Little Vikings Teach Tots and Teens

ECE student reading to Little Vikings.
ECE student reading to Little Vikings.
Little Vikings program

Around H-F, there are lots of things you see that might seem out of place at a high school.  It may be ZooBot students walking down the hall with snakes and birds, VTV members carrying bulky camera equipment searching for someone to interview for a segment or even, oddly enough, a group of young children walking into a seemingly normal North building classroom, at least from the outside.  These tots are members of the Little Vikings preschool, which is held twice a week for the first three periods of the day.  

Inside her vibrant, elaborately decorated classroom, a stark contrast to the typical high school environment surrounding it, family and consumer science teacher Courtney Pesha directs Little Vikings, also known as the H-F class Early Childhood Education (ECE).  

Within this program, “Big Vikings,” or ECE students help Pesha run the preschool.  Their duties range from lesson planning, to reading to the kids, to recording the progress and learning habits of different preschoolers.  For over 45 years, juniors and seniors have been able to participate in this course if they have taken the prerequisite of child development, gotten permission from their child development teacher, been in good academic standing and shown the “dispositions necessary to work with kids,” according to Pesha

However, this excluded many upperclassmen who wanted to take the course but hadn’t taken the prerequisite, whether it be because they didn’t have enough room in their schedule or because they are incoming seniors who hadn’t heard of ECE until it was too late to take child development.  To keep ECE open to more students, Pesha is introducing a new child development waiver, where interested juniors and seniors may go through a process to be considered to take ECE.  

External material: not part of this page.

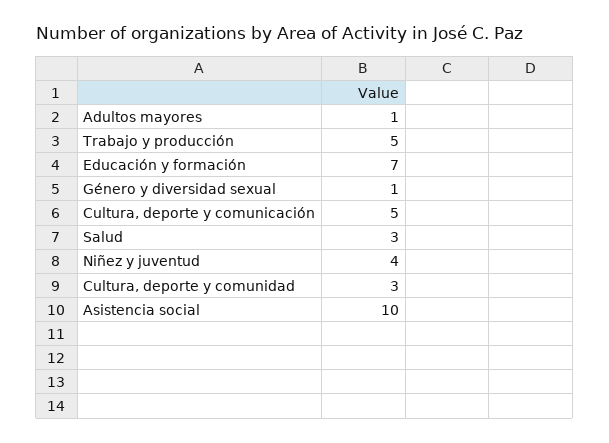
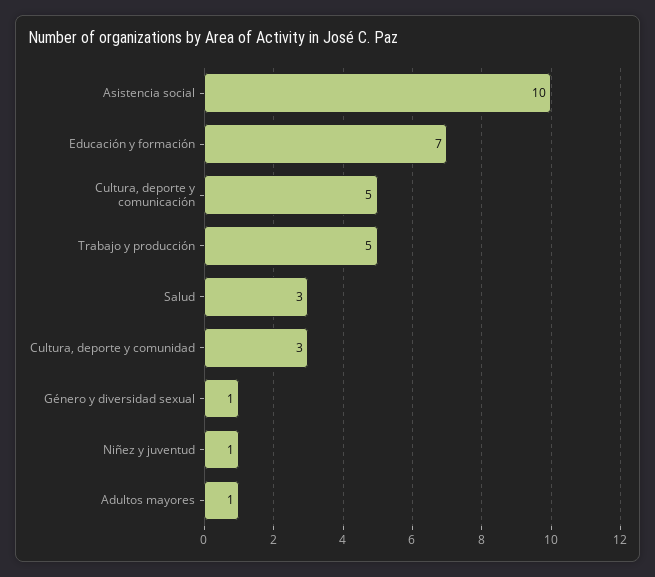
Niñez y juventud: 4 -> 1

This process begins with a Google Form, where an interested student answers questions about what classes they have taken, why they are interested in taking ECE, why they demonstrate leadership/teamwork capabilities etc. After that, Pesha will hold a one-on-one interview with the student to make sure they have the professionalism necessary to work with little kids.  Waiver applicants, like any other ECE student, will have to be in good academic standing.  

ECE students and Little Vikings preschoolers participate in what is called “reciprocal learning,” or learning in which the high schoolers and tots are able to learn from each other.  Big Vikings gain a very “transferable” experience from working with the littles, according to Pesha.  

“Whether kids want to go into education or not, the skills that they get from this course, they can be used anywhere,” said Pesha.  She continued that, no matter what job a student is going into where they will have to interact with others, they’ll learn valuable skills such as professionalism, ethics, time management, flexibility, planning etc. from this unique opportunity. 

If an ECE junior decides to take the class again as a senior, they will become a year-two ECE student and earn leadership positions within the pre-k. Pesha said, “They become like my lead teachers, so they take more of an administrative role.  They help with filing paperwork and communicating with parents, facilitating field trips, time management, all those fun things.”

Little Vikings preschool, which costs a modest $300/year in tuition due to the fact that most expenses are paid by H-F, also takes students on a field trip to the zoo at the end of the year, and several in-school field trips throughout the year such as ZooBot or the Bio Pond.  

Pesha is clearly very passionate about her role directing the ECE/Little Vikings program.  “I get to see the best side of high schoolers,” said Pesha.  “In an unstructured environment, I feel like a lot of the times teenagers get a bad rap, and it’s nice to see them rise to the occasion.”